The Theil-Sen regressor is a robust alternative to linear regression that is designed to overcome the issue of noise in small datasets. It uses a method called the "median slope" to estimate the slope of the line that best fits the data, rather than the mean slope used in linear regression. However, as the number of data points increases, the difference between the Theil-Sen regressor and linear regression tends to become smaller, and linear regression can provide accurate results when enough data is available.

We have used this particular regressor to improve Hammett models for reaction barriers.
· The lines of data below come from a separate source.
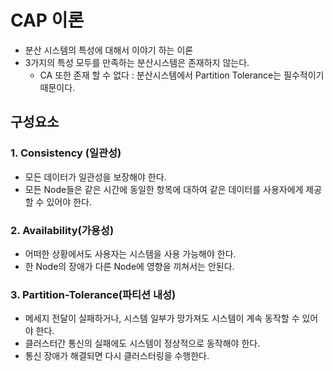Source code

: # CAP 이론
- 분산 시스템의 특성에 대해서 이야기 하는 이론
- 3가지의 특성 모두를 만족하는 분산시스템은 존재하지 않는다.
  - CA 또한 존재 할 수 없다 : 분산시스템에서 Partition Tolerance는 필수적이기 때문이다.
## 구성요소

### 1. Consistency (일관성)
- 모든 데이터가 일관성을 보장해야 한다.
- 모든 Node들은 같은 시간에 동일한 항목에 대하여 같은 데이터를 사용자에게 제공할 수 있어야 한다.

### 2. Availability(가용성)
- 어떠한 상황에서도 사용자는 시스템을 사용 가능해야 한다.
- 한 Node의 장애가 다른 Node에 영향을 끼쳐서는 안된다.

### 3. Partition-Tolerance(파티션 내성)
- 메세지 전달이 실패하거나, 시스템 일부가 망가져도 시스템이 계속 동작할 수 있어야 한다.
- 클러스터간 통신의 실패에도 시스템이 정상적으로 동작해야 한다.
- 통신 장애가 해결되면 다시 클러스터링을 수행한다.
Task 1.1: Implementing Linear Regression

Write a Python function randomized_points(n: int) -> Tuple[np.ndarray, np.ndarray] that generates n random points x uniformly distributed over the interval (0, 1) and the corresponding y = a*x + b + epsilon, where a is the slope (a=2), b is the intercept (b=1), and epsilon is the error term that is drawn from a normal distribution with mean 0 and standard deviation 0.2. The function should return two arrays xs and ys, where xs contains the x-coordinates of the n data points and ys contains the corresponding y-coordinates.
Write a Python function linear_regression(xs: np.ndarray, ys: np.ndarray) -> Tuple[float, float] that takes in the arrays xs and ys from the previous step and returns the slope and intercept of a linear regression line that fits the data points.

Task 1.2: Using Theil-Sen Regressor from Scipy

Write a Python function theil_sen(xs: np.ndarray, ys: np.ndarray) -> Tuple[float, float] that performs linear regression using Theil-Sen Regressor from Scipy. The function should take in the arrays xs and ys from Task 1 and return the slope and intercept of the regression line.

Task 1.3: Assessing the Models

Write a Python function predict(xs: np.ndarray, slope: float, intercept: float) -> np.ndarray that takes in the array xs and the slope and intercept of a regression line and returns an array of predicted y-values for the corresponding x-values in xs.
Write a Python function calculate_prediction_error(n: int, xs: np.ndarray, ys: np.ndarray, slope: float, intercept: float) -> Tuple[float, float] that generates n random points in the interval (0, 1) and uses the predict function to estimate the corresponding y-values for each x-value using the slope and intercept of the regression line. The function should then calculate the prediction error by subtracting the true noise-free y-values from the estimated y-values. Finally, the function should return the mean and standard deviation of the prediction error.
Plot the results for the two models using matplotlib.